Robert Kraft, the owner of Kraft Foods and the New England Patriots football team, was recently arrested in Florida and charged with solicitation. Now, his defense attorneys are fighting to exclude a potentially incriminating video of him at the massage parlor. Their arguments, however, are surprisingly strong and have to do with Mr. Kraft's Fourth Amendment rights.
Patriots Owner Arrested and Charged with Solicitation
Mr. Kraft was arrested in February 2019, in Florida. He was accused of being one of the numerous people who frequented a massage parlor in Jupiter, Florida, and paid for sexual acts.
Rather than accept a plea deal that would have required him to admit that he would have been guilty, had the case gone to trial, Mr. Kraft and his defense lawyers filed a motion to exclude an important piece of the prosecutor's case – the surveillance video that showed him at the parlor.

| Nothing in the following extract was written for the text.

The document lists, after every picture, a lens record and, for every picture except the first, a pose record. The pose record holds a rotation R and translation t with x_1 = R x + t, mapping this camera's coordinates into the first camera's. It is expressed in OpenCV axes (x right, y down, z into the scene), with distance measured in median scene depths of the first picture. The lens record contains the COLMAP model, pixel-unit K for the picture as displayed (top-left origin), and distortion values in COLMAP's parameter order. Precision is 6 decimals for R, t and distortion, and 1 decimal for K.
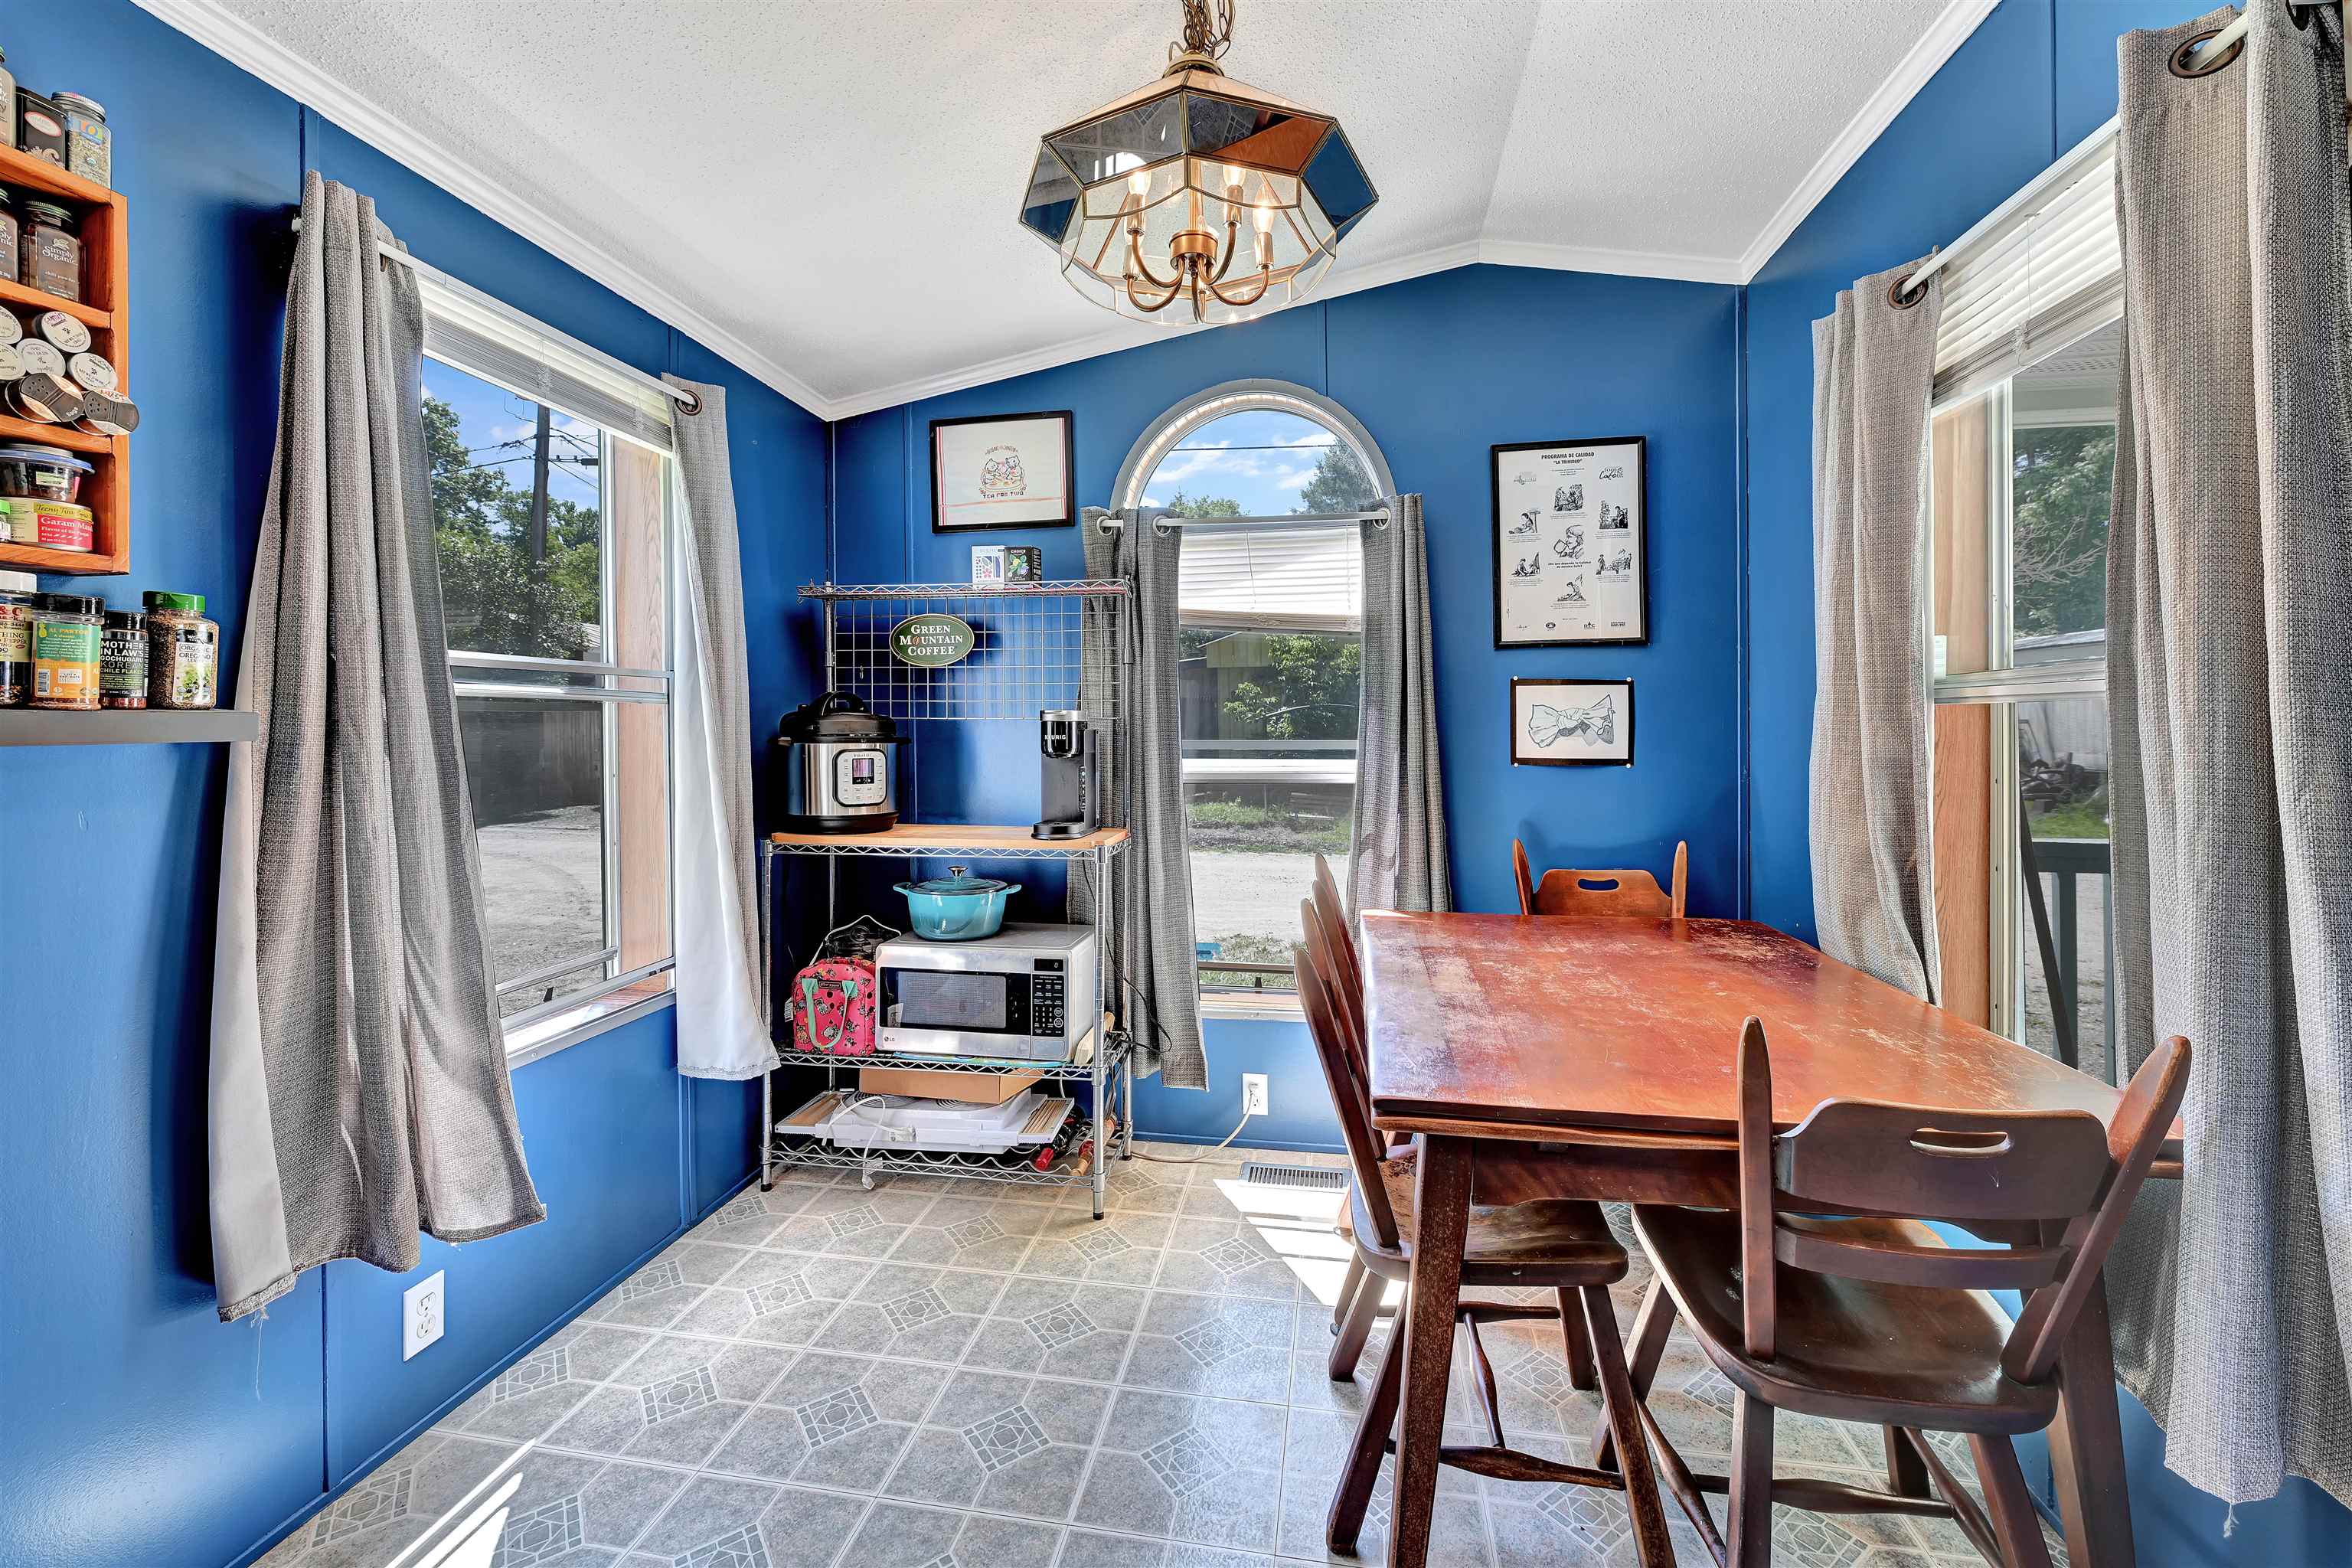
lens RADIAL K [[954.0, 0, 1169.9], [0, 954.0, 728.1], [0, 0, 1]] dist [-0.007329, -0.000258]
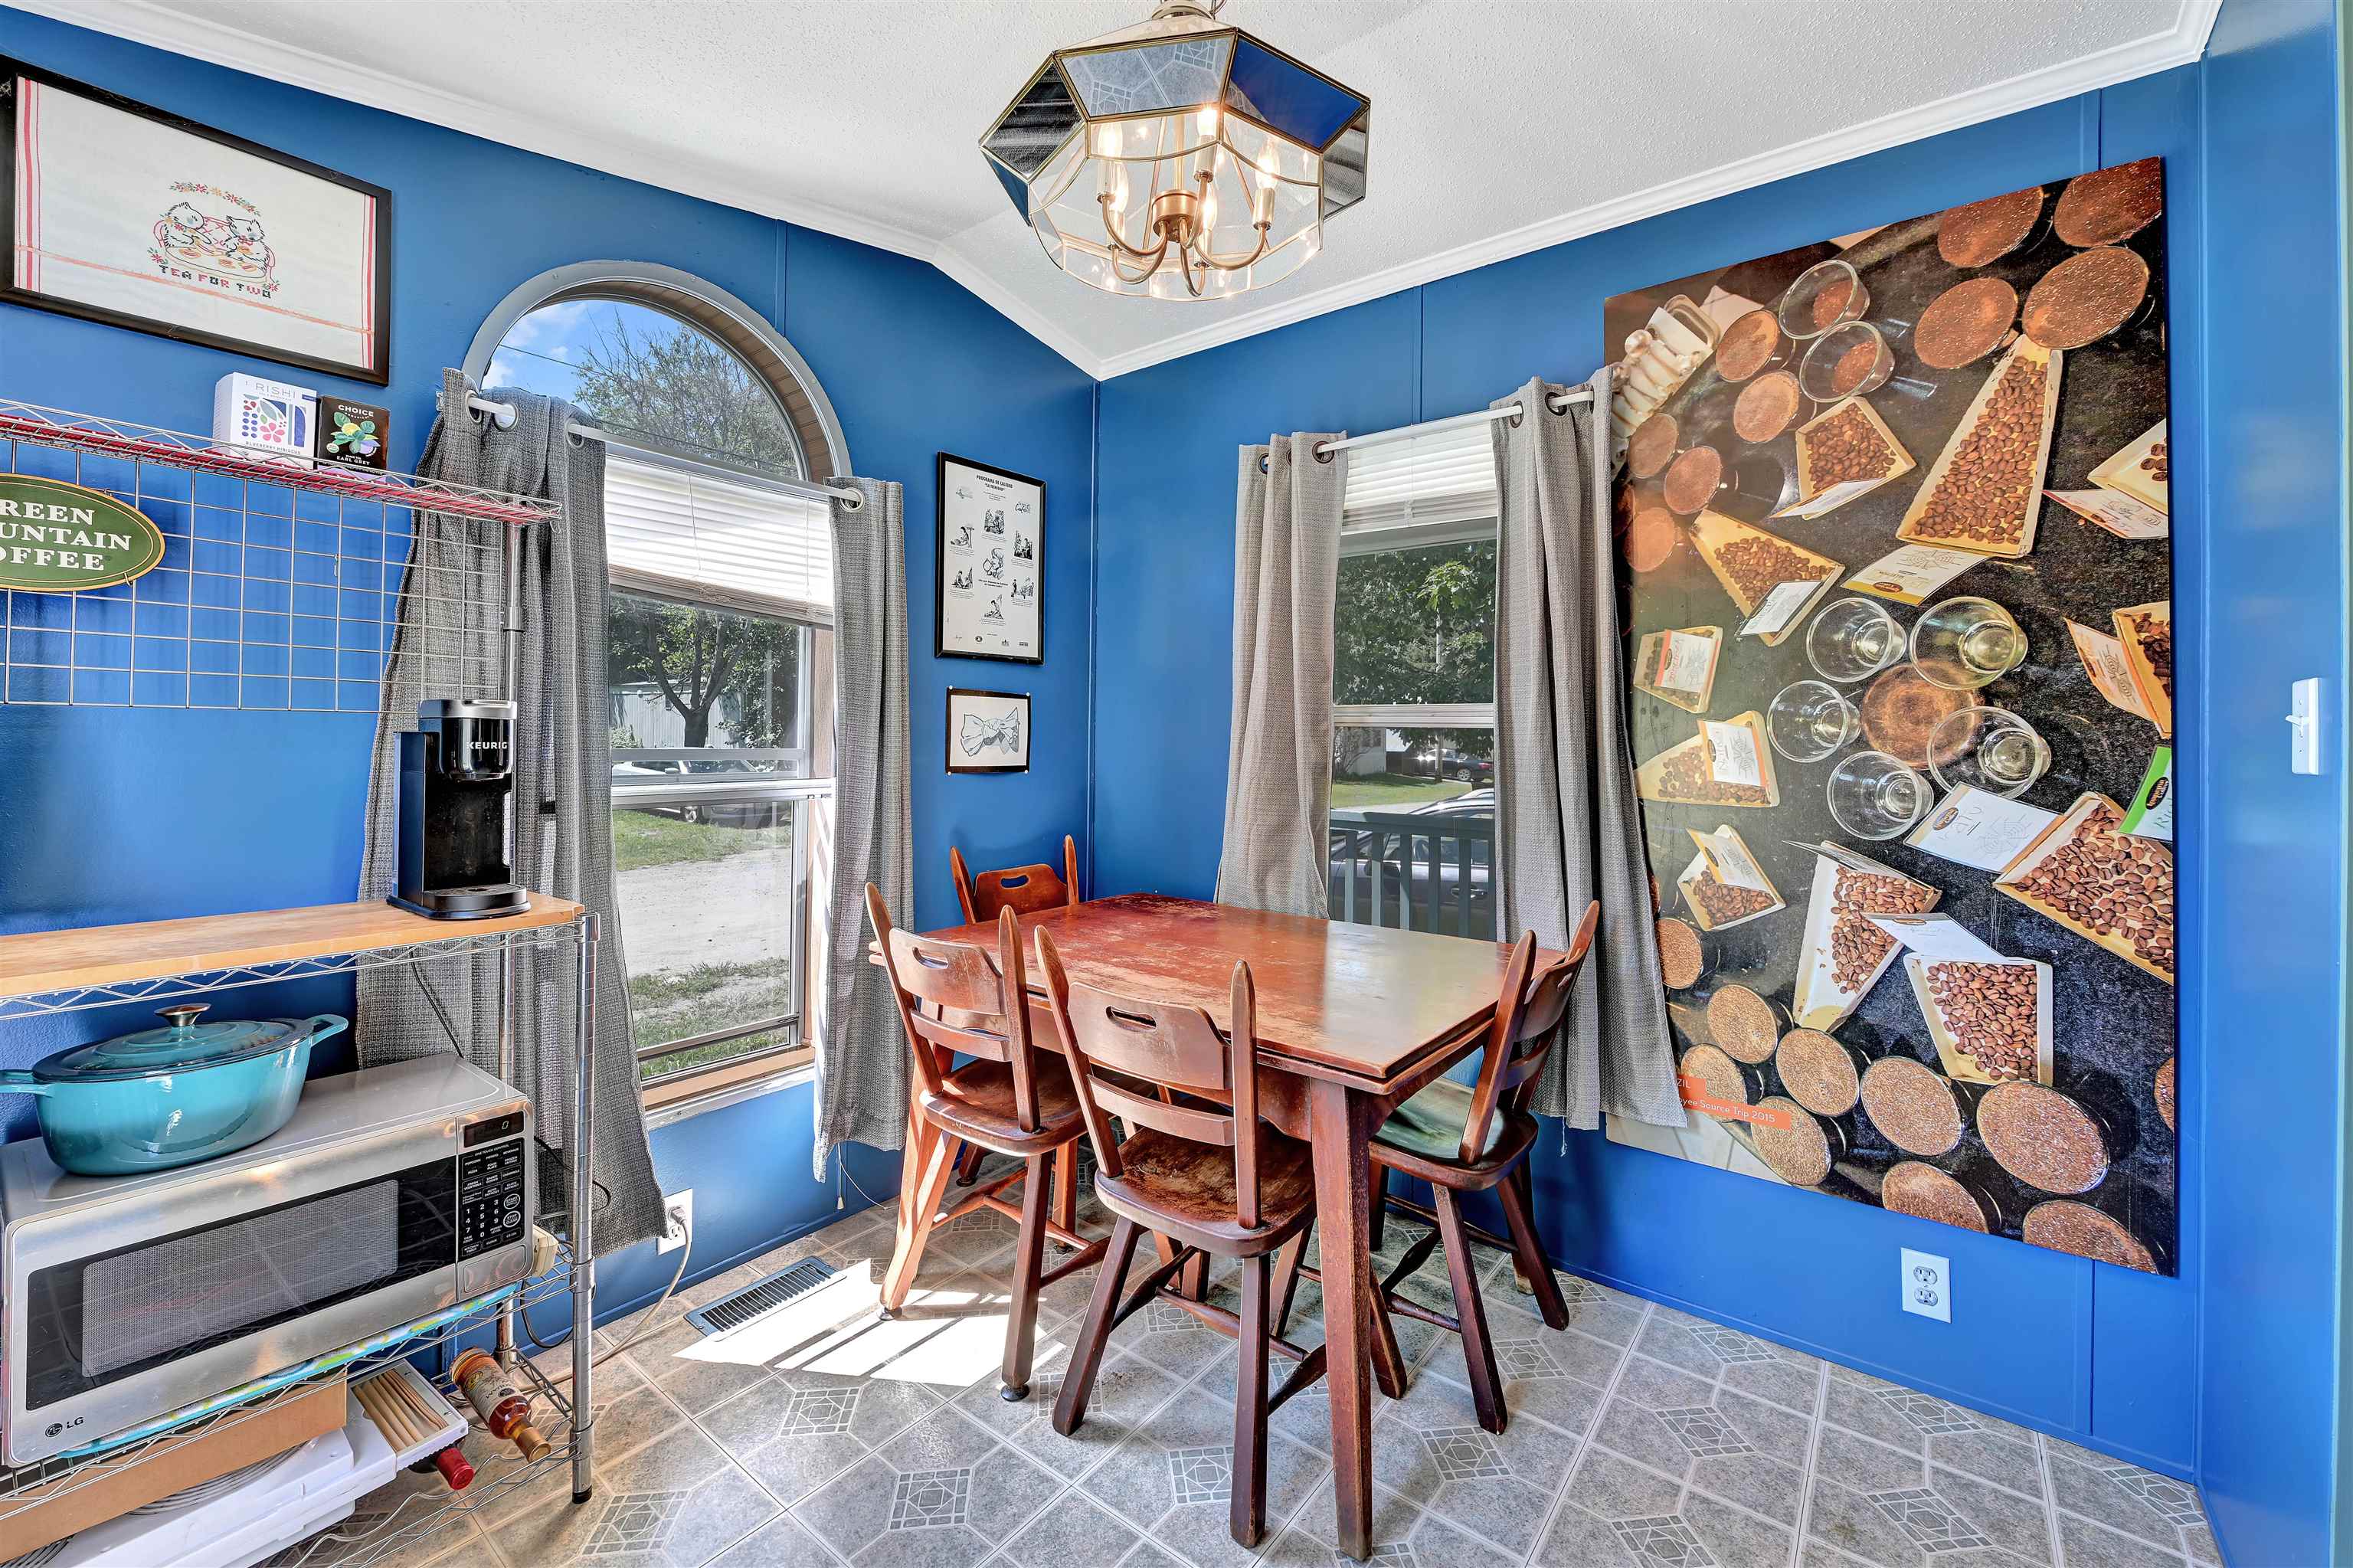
lens RADIAL K [[962.1, 0, 1174.6], [0, 962.1, 715.2], [0, 0, 1]] dist [-0.008258, -0.000025]
pose [[0.463301, 0.029310, 0.885716, -0.423279], [-0.013540, 0.999570, -0.025995, 0.000435], [-0.886098, 0.000051, 0.463499, 0.314459]]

Motion to Exclude Evidence Based on “Sneak-and-Peek” Warrant
The crux of the motion to exclude the video evidence is that it was obtained in violation of Mr. Kraft's Fourth Amendment rights. The Fourth Amendment forbids searches and seizures by law enforcement that are “unreasonable.” Typically, searches are reasonable, and therefore permissible, if they are done under a search warrant.

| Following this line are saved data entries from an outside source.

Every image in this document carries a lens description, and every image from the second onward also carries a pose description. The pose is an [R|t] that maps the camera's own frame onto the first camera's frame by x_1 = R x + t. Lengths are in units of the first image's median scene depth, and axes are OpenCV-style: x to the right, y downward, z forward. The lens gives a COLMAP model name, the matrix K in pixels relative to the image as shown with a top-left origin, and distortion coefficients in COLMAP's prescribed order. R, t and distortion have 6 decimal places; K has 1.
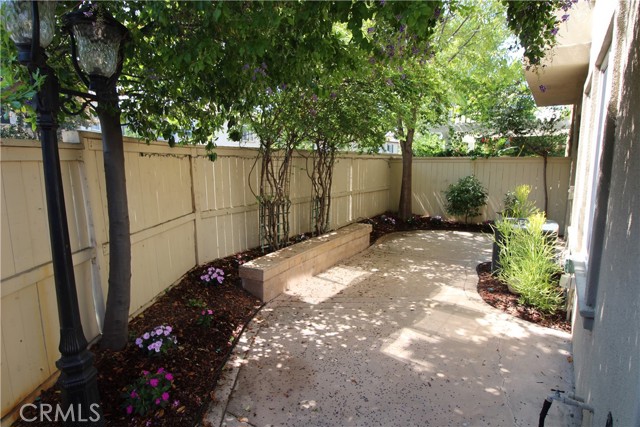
lens RADIAL K [[338.9, 0, 320.9], [0, 338.9, 210.7], [0, 0, 1]] dist [0.002880, -0.011552]
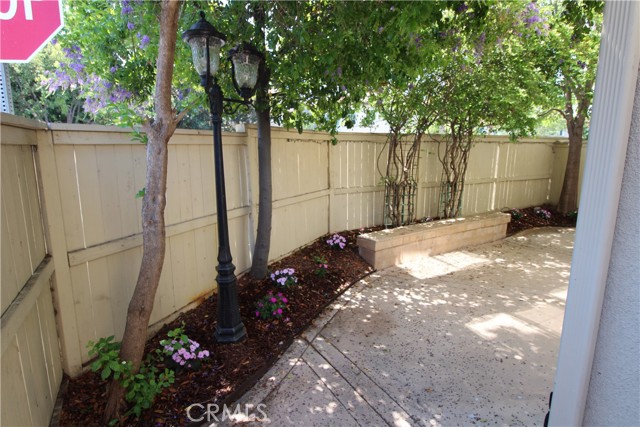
lens RADIAL K [[338.9, 0, 318.4], [0, 338.9, 213.3], [0, 0, 1]] dist [0.002880, -0.011552]
pose [[0.890847, 0.083888, -0.446491, 0.152089], [-0.062744, 0.996104, 0.061964, 0.021847], [0.449950, -0.027186, 0.892640, -0.098895]]
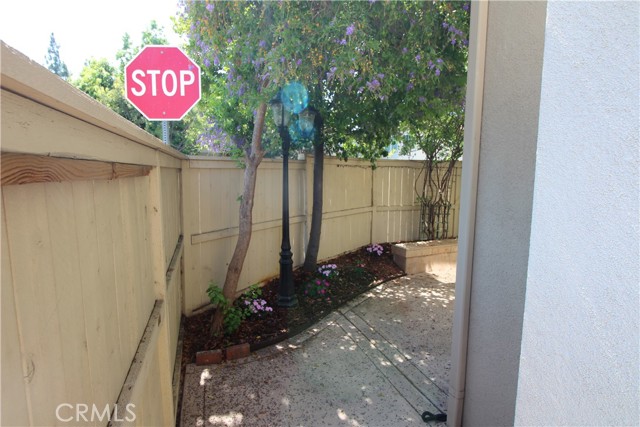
lens RADIAL K [[338.9, 0, 316.0], [0, 338.9, 213.1], [0, 0, 1]] dist [0.002880, -0.011552]
pose [[0.794115, 0.082192, -0.602184, 0.336679], [-0.096693, 0.995279, 0.008334, 0.050516], [0.600026, 0.051609, 0.798314, -0.310506]]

However, there are numerous different kinds of warrants that police use. Some are more invasive than others. The one that police used to obtain video of Mr. Kraft at the massage parlor was a delayed notice warrant, also known as a sneak-and-peek warrant. These warrants are signed by a judge or magistrate and allow police to execute the warrant without notifying the subjects of the search.

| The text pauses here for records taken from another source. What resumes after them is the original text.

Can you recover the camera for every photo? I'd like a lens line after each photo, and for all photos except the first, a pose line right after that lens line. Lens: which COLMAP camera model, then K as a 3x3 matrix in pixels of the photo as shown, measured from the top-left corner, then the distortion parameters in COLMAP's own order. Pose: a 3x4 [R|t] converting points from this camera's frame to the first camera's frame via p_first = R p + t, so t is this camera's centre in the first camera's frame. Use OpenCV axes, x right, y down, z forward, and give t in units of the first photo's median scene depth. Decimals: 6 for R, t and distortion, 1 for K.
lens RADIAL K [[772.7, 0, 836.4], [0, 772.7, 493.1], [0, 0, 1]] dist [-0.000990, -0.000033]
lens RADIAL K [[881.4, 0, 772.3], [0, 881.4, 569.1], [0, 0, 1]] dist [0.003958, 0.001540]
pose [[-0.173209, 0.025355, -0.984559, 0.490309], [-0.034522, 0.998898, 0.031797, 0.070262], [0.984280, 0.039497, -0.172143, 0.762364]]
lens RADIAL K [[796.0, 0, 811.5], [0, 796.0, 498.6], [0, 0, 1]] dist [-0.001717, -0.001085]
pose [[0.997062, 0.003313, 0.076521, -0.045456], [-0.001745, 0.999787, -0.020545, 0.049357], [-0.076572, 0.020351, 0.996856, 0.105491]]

In this situation, police had suspected the Jupiter massage parlor of human trafficking so they obtained a sneak-and-peek warrant. According to the Boston Globe, police executed the sneak-and-peek warrant by acting as if they had received a bomb threat against the parlor. While they were “investigating” the bomb threat, police installed cameras in the parlor.
Those cameras captured the video that Mr. Kraft's lawyers are trying to exclude.
Challenge to “Sneak-and-Peek” Warrants Long Overdue
Sneak-and-peek warrants have long been controversial, and it is about time they were seriously challenged in court. However, the circumstances in Mr. Kraft's case do not present an ideal situation to attack them.
Typically, sneak-and-peek warrants are reserved for serious felony-level offenses and are designed to let police quietly gather information without the subject of their search suspecting anything. Mr. Kraft's lawyers insist because he was only charged with a misdemeanor offense of solicitation, the evidence gathered from the search should be thrown out. Under this argument, Mr. Kraft's alleged crime did not rise to the level of severity necessary for a sneak-and-peek warrant, making it “unreasonable” under the Fourth Amendment.
The big weakness in their argument, of course, is that the warrant was not designed to find evidence of low-level solicitation – it was designed to capture video evidence of human trafficking, a severe criminal offense.
While it is unclear whether the court will agree with Mr. Kraft's argument, he is fighting the charge by pleading not guilty.